13.On a Bad Day, Anything Can Happen!
For Christmas I received a pocket knife. Two knives, actually. They were packaged together. In clamshell packaging. One of the knives was open so that you see what the blade looked like. I jokingly stated how it was dangerous to package an open pocket knife in clamshell packaging, because one could easily cut themselves while trying to open the package. I then proceeded to cut myself while attempting to extract the knife from its packaging.
-NebulonsStyle
14.Razor Blades are Very Dangerous Indeed
I have a scar that runs across my right thumb. Back in college I used to shave with a shavette which utilized replaceable blades.

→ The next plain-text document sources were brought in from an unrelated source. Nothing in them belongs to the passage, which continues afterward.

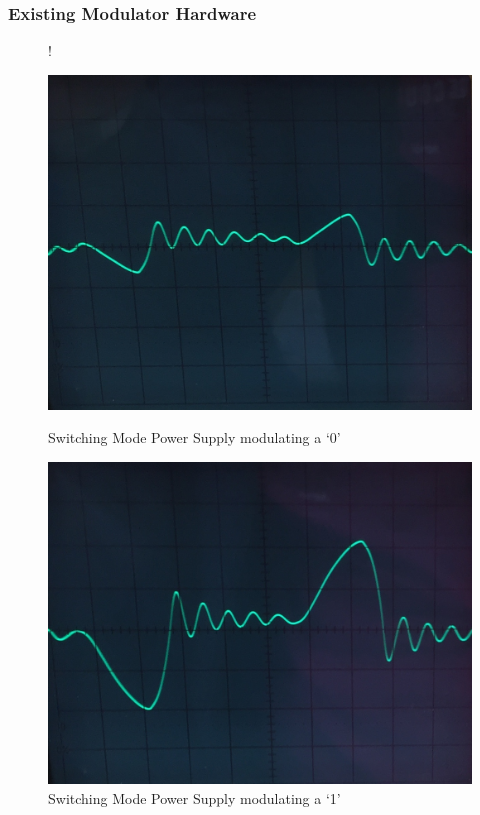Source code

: \documentclass{beamer}
\begin{document}

	\begin{frame}\frametitle{Existing Modulator Hardware}

		\begin{figure}
			 {!} {
			  \centering
			  \begin{minipage}[b]{0.48\textwidth}
			    \includegraphics[width=\textwidth]{../chapters/hardware-chapters/AC/ac-modulator/smps-led/smps-current-primary-no-load-cropped.jpg}
			    \caption{Switching Mode Power Supply modulating a `0'}
			  \end{minipage}
			  \hfill
			  \begin{minipage}[b]{0.48\textwidth}
			    \includegraphics[width=\textwidth]{../chapters/hardware-chapters/AC/ac-modulator/smps-led/smps-current-primary-with-load-cropped.jpg}
			    \caption{Switching Mode Power Supply modulating a `1'}
			  \end{minipage}
		  }
		\end{figure}


\end{frame}
\end{document}
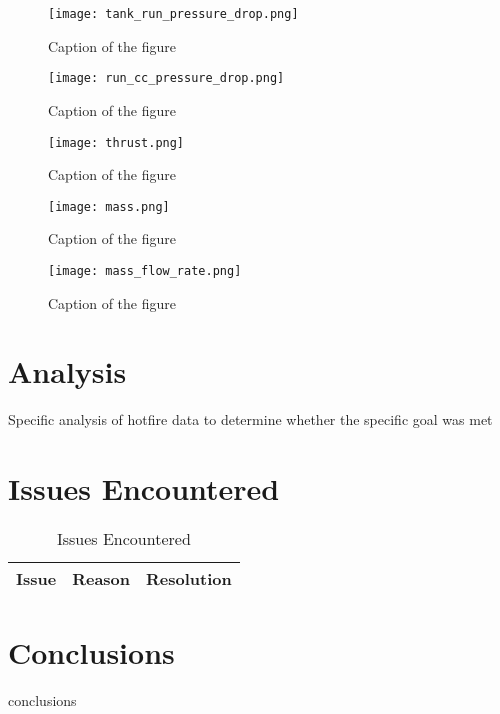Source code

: \documentclass[letterpaper,12pt]{article}
\begin{document}
\begin{figure}[H]
    \centering
    \texttt{[image: tank\_run\_pressure\_drop.png]}
    \caption{Caption of the figure}
    \label{fig:labelname}
\end{figure}

\begin{figure}[H]
    \centering
    \texttt{[image: run\_cc\_pressure\_drop.png]}
    \caption{Caption of the figure}
    \label{fig:labelname}
\end{figure}

\begin{figure}[H]
    \centering
    \texttt{[image: thrust.png]}
    \caption{Caption of the figure}
    \label{fig:labelname}
\end{figure}

\begin{figure}[H]
    \centering
    \texttt{[image: mass.png]}
    \caption{Caption of the figure}
    \label{fig:labelname}
\end{figure}

\begin{figure}[H]
    \centering
    \texttt{[image: mass\_flow\_rate.png]}
    \caption{Caption of the figure}
    \label{fig:labelname}
\end{figure}

\section{Analysis}
Specific analysis of hotfire data to determine whether the specific goal was met

\section{Issues Encountered}
\begin{table}[H]
\begin{center}
\caption{Issues Encountered}
\label{tbl:issues}
\begin{tabular}{|c|c|c|}
\hline
\textbf{Issue} & \textbf{Reason} & \textbf{Resolution} \\
\hline

\hline
\end{tabular}
\end{center}
\end{table}

\section{Conclusions}
{{ conclusions }}
\end{document}
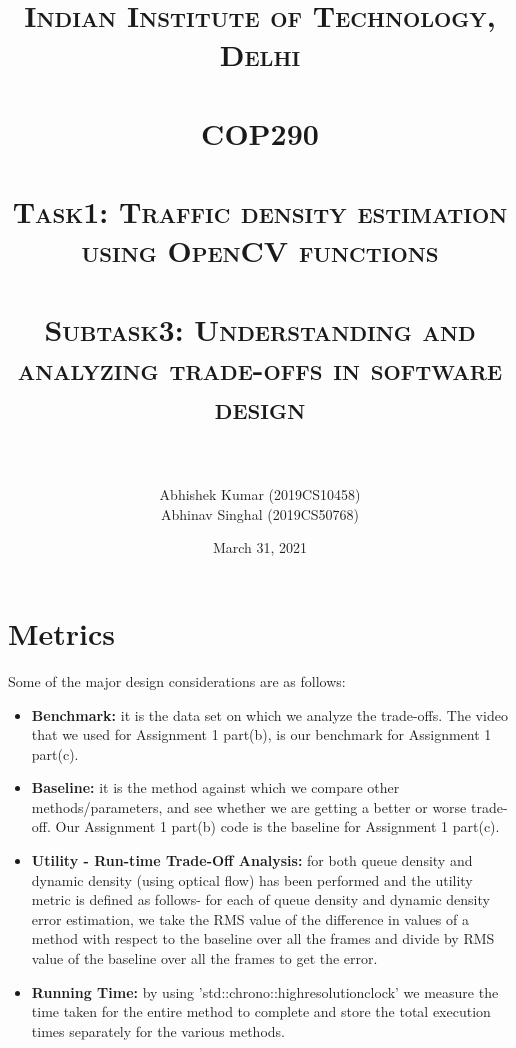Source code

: \documentclass[paper=a4, fontsize = 12pt]{scrartcl}
\title{
		\usefont{OT1}{bch}{b}{n}
		\normalfont \normalsize \textsc{Indian Institute of Technology, Delhi} \\ [25pt]
		\horrule{0.5pt} \\[0.4cm]
		\normalfont \huge \textsc{COP290}  \\

		\normalfont \normalsize \textsc{\\ Task1: Traffic density estimation using OpenCV functions} \\
		\normalfont \normalsize \textsc{\\ Subtask3: Understanding and analyzing trade-offs in software design} \\
		\horrule{2pt} \\[0.5cm]
}
\author{
		\normalfont 								\normalsize
		Abhishek Kumar (2019CS10458) \\ [-3pt]		\normalsize
        Abhinav Singhal (2019CS50768) 	
}
\date{\normalfont \normalsize March 31, 2021 }
\numberwithin{equation}{section}		%
\numberwithin{figure}{section}			%
\numberwithin{table}{section}				%
\begin{document}
\maketitle


\section{Metrics}
Some of the major design considerations are as follows: 
\begin{itemize}
    \item \textbf{Benchmark:} it is the data set on which we analyze the trade-offs. The video that we used for Assignment 1 part(b), is our benchmark for Assignment 1 part(c). 
    
    \item \textbf{Baseline:} it is the method against which we compare other methods/parameters, and see whether we are getting a better or worse trade-off. Our Assignment 1 part(b) code is the baseline for Assignment 1 part(c). 
    
    \item \textbf{Utility - Run-time Trade-Off Analysis:} for both queue density and dynamic density (using optical flow) has been performed and the utility metric is defined as follows- for each of queue density and dynamic density error estimation, we take the RMS value of the difference in values of a method with respect to the baseline over all the frames and divide by RMS value of the baseline over all the frames to get the error. 
    
    \item \textbf{Running Time:} by using 'std::chrono::high\textunderscore{}resolution\textunderscore{}clock' we measure the time taken for the entire method to complete and store the total execution times separately for the various methods.
\end{itemize}
\end{document}
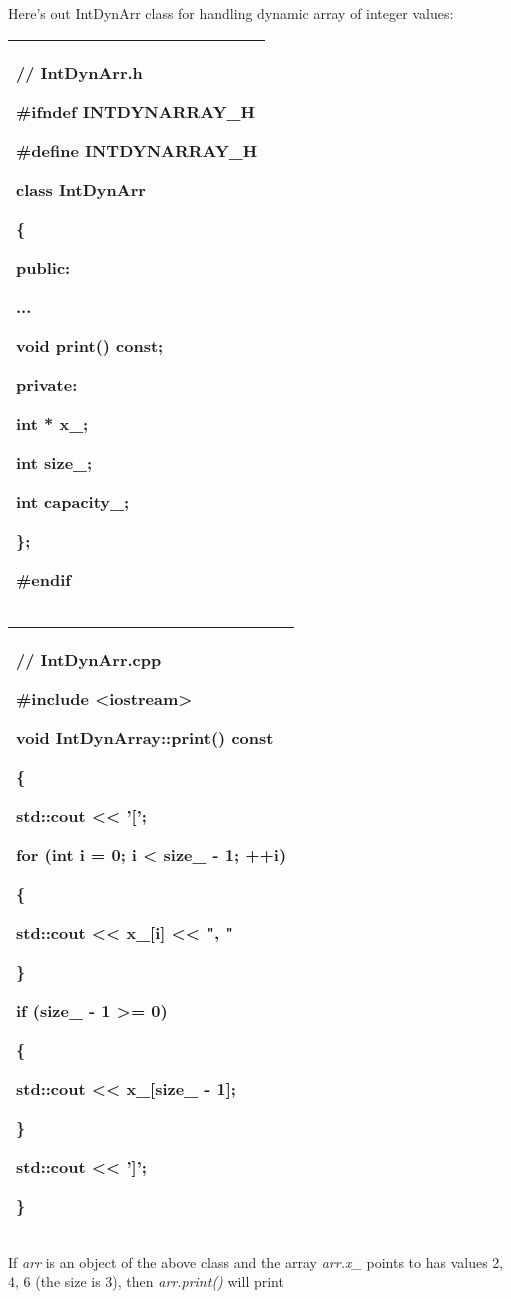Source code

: \documentclass[
]{article}
\begin{document}
Here's out IntDynArr class for handling dynamic array of integer values:

\begin{longtable}[]{@{}l@{}}
\toprule
\endhead
\begin{minipage}[t]{0.97\columnwidth}\raggedright
// IntDynArr.h

\#ifndef INTDYNARRAY\_H

\#define INTDYNARRAY\_H

class IntDynArr

\{

public:

...

void print() const;

private:

int * x\_;

int size\_;

int capacity\_;

\};

\#endif\strut
\end{minipage}\tabularnewline
\bottomrule
\end{longtable}

\begin{longtable}[]{@{}l@{}}
\toprule
\endhead
\begin{minipage}[t]{0.97\columnwidth}\raggedright
// IntDynArr.cpp

\#include \textless iostream\textgreater{}

void IntDynArray::print() const

\{

std::cout \textless\textless{} '{[}';

for (int i = 0; i \textless{} size\_ - 1; ++i)

\{

std::cout \textless\textless{} x\_{[}i{]} \textless\textless{} ", "

\}

if (size\_ - 1 \textgreater= 0)

\{

std::cout \textless\textless{} x\_{[}size\_ - 1{]};

\}

std::cout \textless\textless{} '{]}';

\}\strut
\end{minipage}\tabularnewline
\bottomrule
\end{longtable}

If \emph{arr} is an object of the above class and the array
\emph{arr.x\_} points to has values 2, 4, 6 (the size is 3), then
\emph{arr.print()} will print
\end{document}
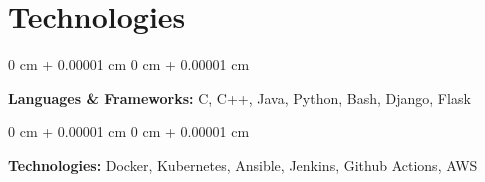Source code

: \documentclass[10pt, letterpaper]{article}
\newenvironment{onecolentry}{
	\begin{adjustwidth}{
			0 cm + 0.00001 cm
		}{
			0 cm + 0.00001 cm
		}
	}{
	\end{adjustwidth}
} %
\begin{document}
	
	
	
	
	
	\section{Technologies}
	
	
	
	
	\begin{onecolentry}
        \textbf{Languages \& Frameworks:} C, C++, Java, Python, Bash, Django, Flask
	\end{onecolentry}
	
	\vspace{0.2 cm}
	
	\begin{onecolentry}
		\textbf{Technologies:} Docker, Kubernetes, Ansible, Jenkins, Github Actions, AWS
	\end{onecolentry}

	
	
\end{document}
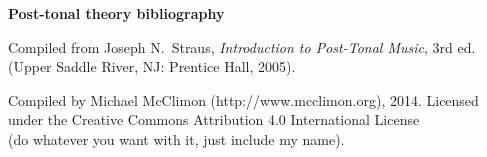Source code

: \documentclass[12pt]{article}
\begin{document}
\raggedright

{\bfseries\large Post-tonal theory bibliography}

\medskip

{ \small Compiled from Joseph N.~Straus, \emph{Introduction to Post-Tonal
Music}, 3rd ed. (Upper Saddle River, NJ: Prentice Hall, 2005). }

\nocite{*}
\printbibliography[heading=none]

\vspace*{\fill}
\begin{spacing}{0.75}
{ \scriptsize Compiled by Michael McClimon (http://www.mcclimon.org), 2014.
Licensed under the Creative Commons Attribution 4.0 International License \\
(do whatever you want with it, just include my name).}
\end{spacing}
\end{document}
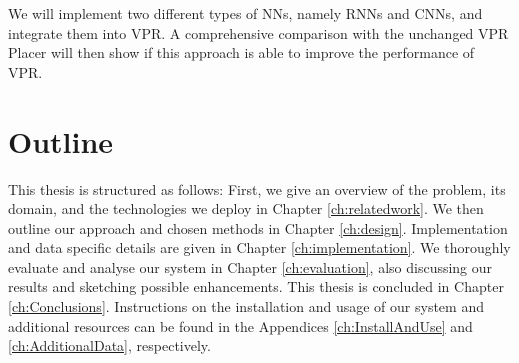 We will implement two different types of \glspl{NN}, namely \glspl{RNN} and \glspl{CNN}, and integrate them into \gls{VPR}. A comprehensive comparison with the unchanged \gls{VPR} Placer will then show if this approach is able to improve the performance of \gls{VPR}.

\section{Outline}

This thesis is structured as follows: First, we give an overview of the problem, its domain, and the technologies we deploy in Chapter \ref{ch:relatedwork}. We then outline our approach and chosen methods in Chapter \ref{ch:design}. Implementation and data specific details are given in Chapter \ref{ch:implementation}. We thoroughly evaluate and analyse our system in Chapter \ref{ch:evaluation}, also discussing our results and sketching possible enhancements. This thesis is concluded in Chapter \ref{ch:Conclusions}. Instructions on the installation and usage of our system and additional resources can be found in the Appendices \ref{ch:InstallAndUse} and \ref{ch:AdditionalData}, respectively.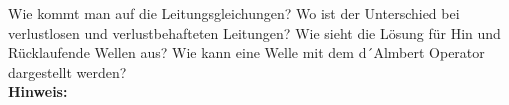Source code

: \begin{question}[section=5,subsection=53,name={Leitungsgleichungen},difficulty=7,type=mdl,mode=exm,tags={}]
	Wie kommt man auf die Leitungsgleichungen? Wo ist der Unterschied bei verlustlosen und verlustbehafteten Leitungen? Wie sieht die Lösung für Hin und Rücklaufende Wellen aus? Wie kann eine Welle mit dem d´Almbert Operator dargestellt werden?
	\\ \textbf{Hinweis:}\\
	
\end{question}
\begin{solution}
	
\end{solution}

I must have replaced that blade hundreds of times, but this one time, for some reason, I decided that despite having previously seen these blades slice through balled up leather jackets like a lightsaber through warm butter, I was going to place my thumb firmly on the blade with only the little paper protective sleeve in between my thumb and the blade.
Took place in a matter of a second, sliced my thumb all the way to the bone, which the blade hit. While washing out the cut I was able to actually see my bone. Cool sight, stupid injury.
-PrometheusDarko
15.The Words 'Glass' and 'Break' are More Like Synonyms, Aren't They?
I stood on a glass I had left on the floor to catch a spider. 7 stitches. The spider escaped.